Serverless Workers rely on Temporal's standard retry and timeout semantics to recover from failures. The following sections describe common failure scenarios and how they are handled.

Worker crash

If a Worker invocation crashes (out of memory, unhandled exception, etc.), the behavior follows standard Temporal retry semantics:

  • The Activity Timeout fires after the configured duration.
  • Temporal retries the Activity on a different Worker invocation.
  • No manual intervention is required.

Provider concurrency limit

If the compute provider's concurrency limit is reached (for example, AWS Lambda account concurrency):

  • Further invocations from the WCI fail.
  • Tasks remain in the Task Queue backlog. No data loss occurs.
  • Processing slows until concurrency frees up.

Resource exhaustion across Activity slots

By default, a single Worker invocation may run multiple Activity slots. A crash or resource exhaustion in one Activity (for example, out-of-memory from a memory-intensive operation) can affect other Activities running in the same invocation.

To isolate Activities from each other:

  • Split Workflow and Activity Workers into separate compute functions.
  • Set Activity slots to 1 per invocation.

With single-slot configuration, each Activity gets a dedicated execution environment.

Constraints

ConstraintDetail
Activity durationMust complete within the compute provider's invocation limit (minus shutdown deadline buffer). For AWS Lambda, the maximum is 15 minutes.
Workflow durationNo limit. Workflows of any duration work, regardless of the invocation timeout. A Workflow runs across as many invocations as needed.
Worker codeSame Temporal SDK Worker code, using the serverless Worker package for your SDK.
VersioningWorker Versioning is required.
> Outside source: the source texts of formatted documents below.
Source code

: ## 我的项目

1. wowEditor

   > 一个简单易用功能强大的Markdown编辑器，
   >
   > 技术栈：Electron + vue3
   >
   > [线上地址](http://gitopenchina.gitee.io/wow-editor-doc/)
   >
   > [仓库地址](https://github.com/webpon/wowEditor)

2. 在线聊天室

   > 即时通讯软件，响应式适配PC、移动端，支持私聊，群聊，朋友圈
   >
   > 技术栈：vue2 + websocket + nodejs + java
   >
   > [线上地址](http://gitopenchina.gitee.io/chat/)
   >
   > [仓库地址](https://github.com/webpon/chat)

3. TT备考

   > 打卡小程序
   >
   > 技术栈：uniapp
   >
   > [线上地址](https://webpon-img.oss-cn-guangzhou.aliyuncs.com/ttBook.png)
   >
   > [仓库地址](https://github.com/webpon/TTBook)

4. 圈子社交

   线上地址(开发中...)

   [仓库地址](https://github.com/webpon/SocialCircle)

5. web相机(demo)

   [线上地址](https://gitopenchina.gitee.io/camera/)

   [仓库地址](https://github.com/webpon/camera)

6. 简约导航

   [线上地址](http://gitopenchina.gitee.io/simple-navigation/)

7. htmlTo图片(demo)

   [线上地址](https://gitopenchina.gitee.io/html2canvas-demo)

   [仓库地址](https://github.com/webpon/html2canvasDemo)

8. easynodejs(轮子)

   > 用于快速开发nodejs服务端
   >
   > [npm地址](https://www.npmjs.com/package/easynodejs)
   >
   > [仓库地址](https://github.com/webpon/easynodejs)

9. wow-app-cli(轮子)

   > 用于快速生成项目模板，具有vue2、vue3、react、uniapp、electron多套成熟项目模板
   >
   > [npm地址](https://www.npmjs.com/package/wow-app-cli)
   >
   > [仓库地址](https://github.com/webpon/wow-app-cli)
Each Workflow must declare AutoUpgrade or Pinned behavior.

Compute providers

A compute provider is the configuration that tells Temporal how to invoke a Serverless Worker. The compute provider is set on a Worker Deployment Version and specifies the provider type, the invocation target, and the credentials Temporal needs to trigger the invocation.

For example, an AWS Lambda compute provider includes the Lambda function ARN and the IAM role that Temporal assumes to invoke the function.

Compute providers are only needed for Serverless Workers. Traditional long-lived Workers do not require a compute provider because the Worker process manages its own lifecycle.

Supported providers

ProviderDescription
AWS LambdaTemporal assumes an IAM role in your AWS account to invoke a Lambda function.